Madam Mobolaji Badejo, a retiree, said the current situation might send many people to their early graves, as many are finding it difficult to put food on their tables.
She said: “The meagre pension I am collecting can hardly feed me before this period, the current food price increase has really aggravated the matter, the price of the common staple foods like garri, rice, beans and vegetables has gone beyond our reach, yet the government is not looking at our side for any pension increment.
“I must confess that to eat now is war, low income earners and the poor are really groaning as the price of foodstuffs soars daily. Many people may survive the COVID-19 pandemic and still die of hunger if something drastic is not done.”
The CEO of Fourteen Farms, Ifeware/Ife, Osun State, Julian Akinremi, attributed the development to the exchange rate issue, adding that the state of the economy cannot also be ruled out since the farmers are also buying from the same market.

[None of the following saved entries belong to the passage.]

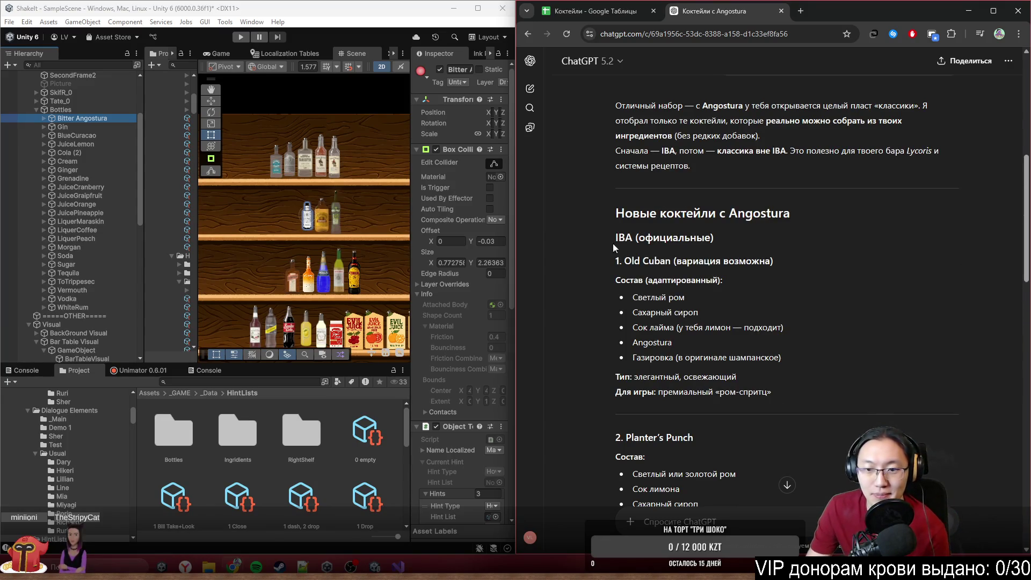
pyautogui.scroll(-2, 625, 311)
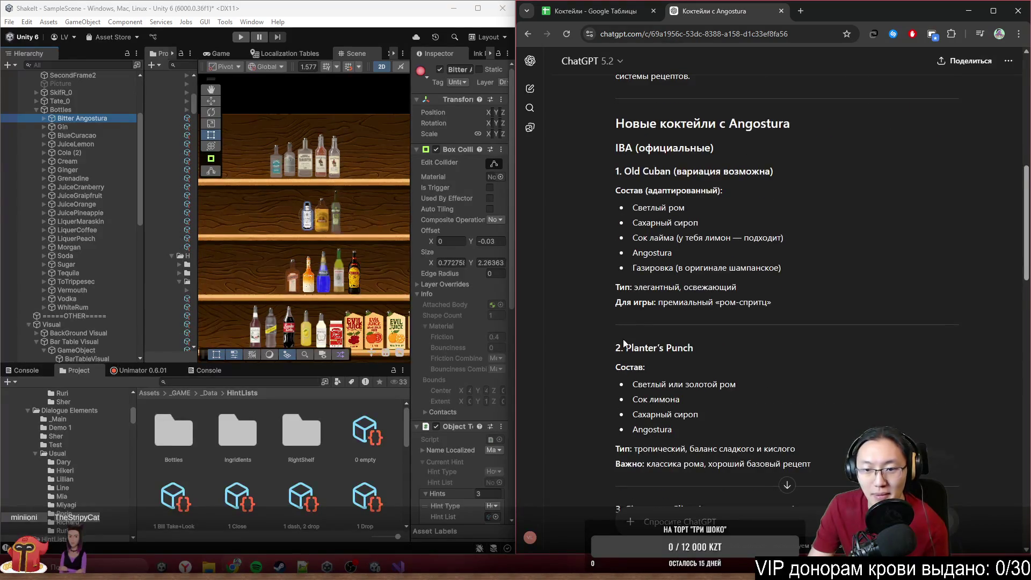
pyautogui.moveTo(624, 347); pyautogui.dragTo(670, 380)
pyautogui.click(676, 370)
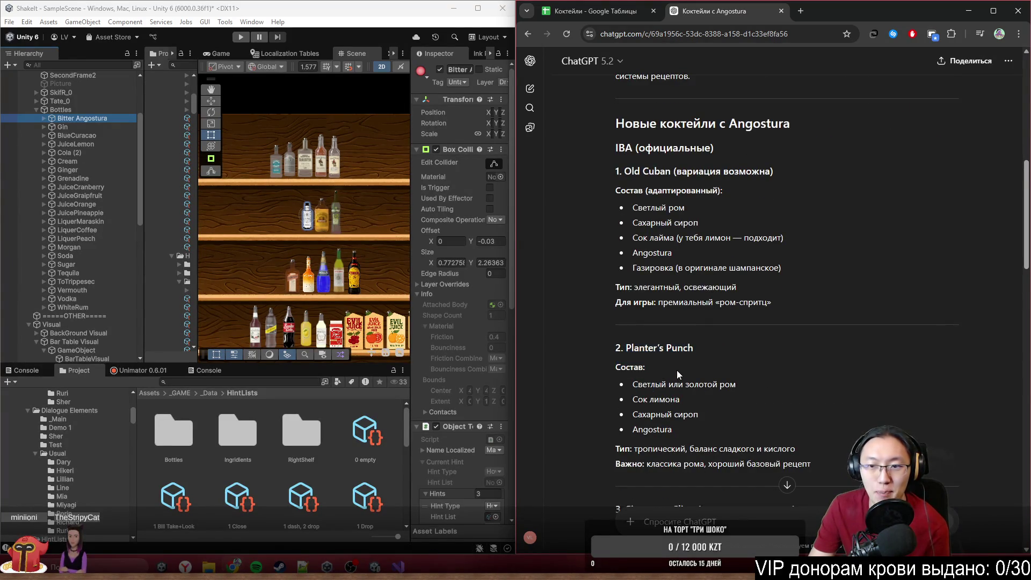
# Step: Select the whole cocktail reply text and open a new Google tab
pyautogui.scroll(-3, 676, 369)
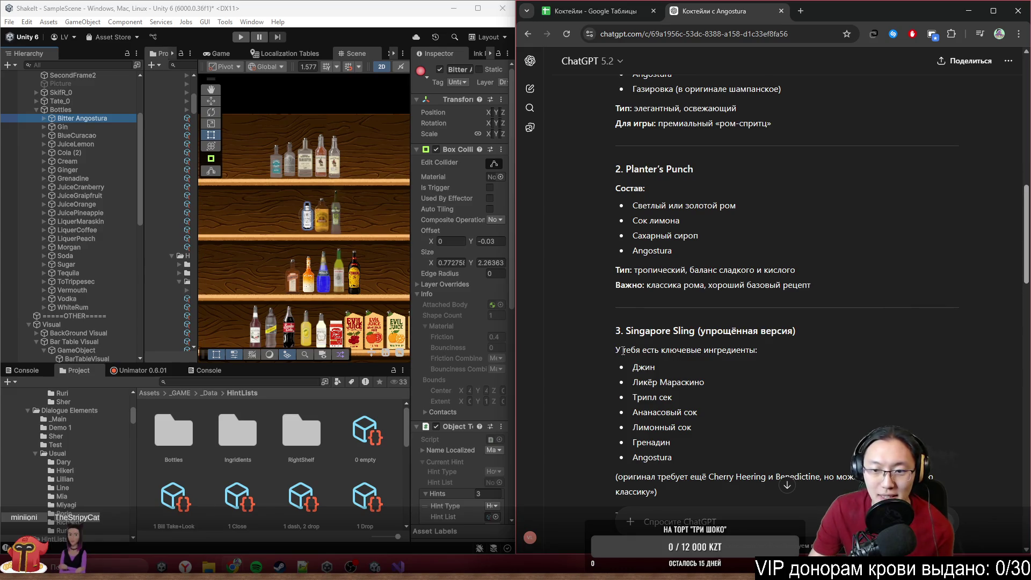
pyautogui.scroll(-3, 650, 400)
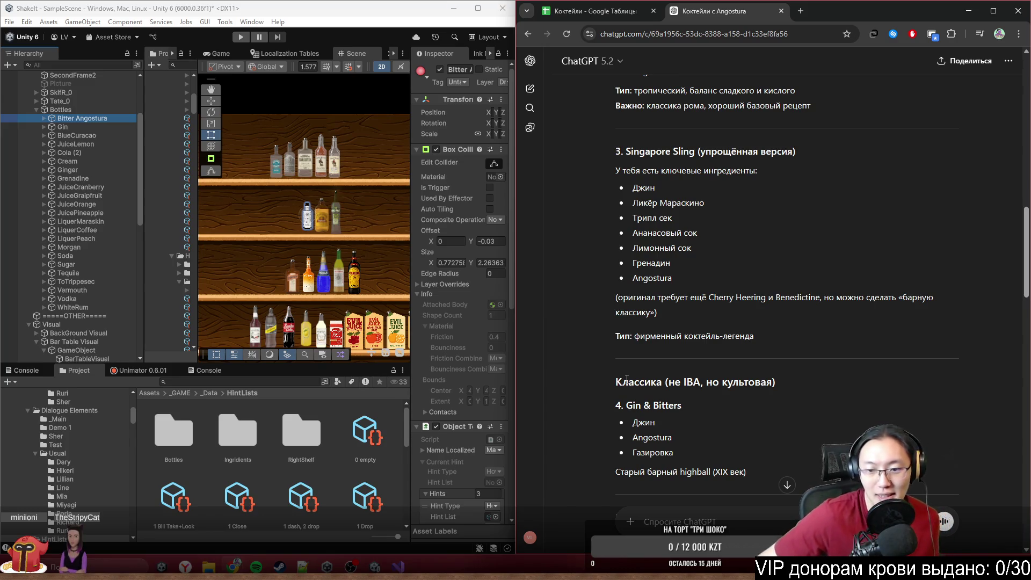
pyautogui.scroll(-3, 627, 371)
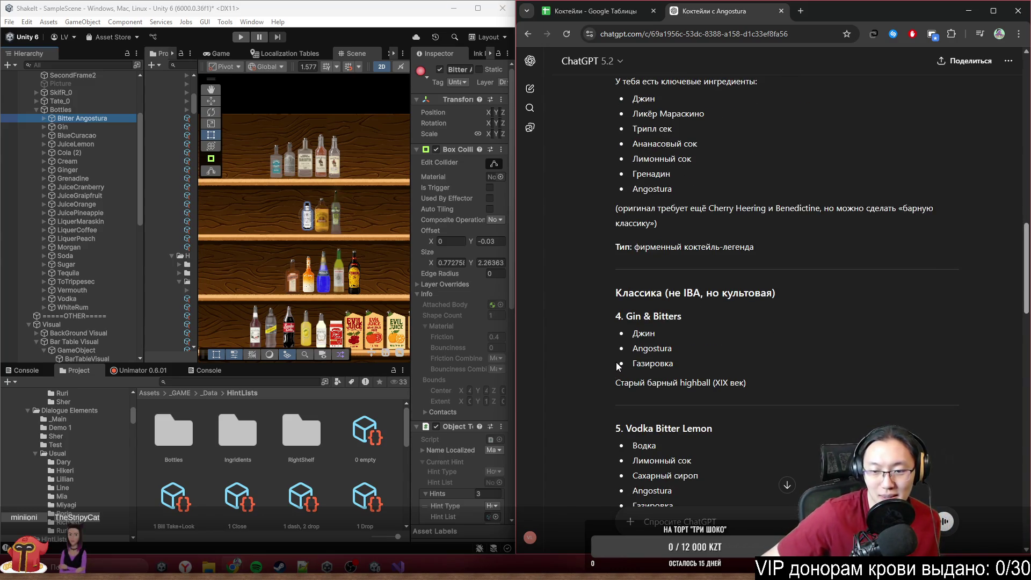
pyautogui.scroll(-2, 617, 365)
pyautogui.scroll(-10, 610, 365)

He said: “Farm products are actually affected by exchange rates—machines, improved seeds and farm equipment are imported, hence they have a direct effect on the price of harvested farm produce. Farmers also have to pay for labour, the labourers will charge based on the current state of the economy.
“Chemicals and fertilizers are also necessary for the yield of farm produce and they are either imported or produced with materials that are imported, hence they are affected by the exchange rate.”
Akinremi said in addition to that, farmers would spend money from sales of their harvest in the same places other people do, noting that they need to be able to live above the poverty level when exchange rates go up.
“Items like transportation, post-harvest handling and other services like storage and warehousing are affected by exchange rates. Service providers increase prices based on the exchange rate and this affects payments made by farmers along the value chain.”
He noted that Nigerians would have to endure the hardship for the next few months. “Normally, the price will drop in September after harvests. But the prices will not return to the former value.
“The cost of goods sold after harvest is dependent on the cost of production of the various agric materials unless of course the borders remain porous and the market is flooded with imported varieties of available local agric materials. Then the price will drop and farmers may have to sell without making as much profit as they ought. And that won’t be nice.”
Co-founder, Farmvilla Resource Centre, Oyo State, Yinka Adesola, who accused the middlemen and traders of causing the price hike, said the prices of the foodstuffs are rising because the sellers are taking advantage of the masses to make more money quickly; and as a result of fear of the unknown and panic buying, hence exploitation from sellers.
She said the effect of the development, if not quickly addressed, is that it will lead to glut, as there are currently loads of food with no money to buy.
“To address this, there is a need to introduce supply to communities directly from the producers, to remove the activities of the middlemen. Farmers need to be encouraged and empowered to increase production.”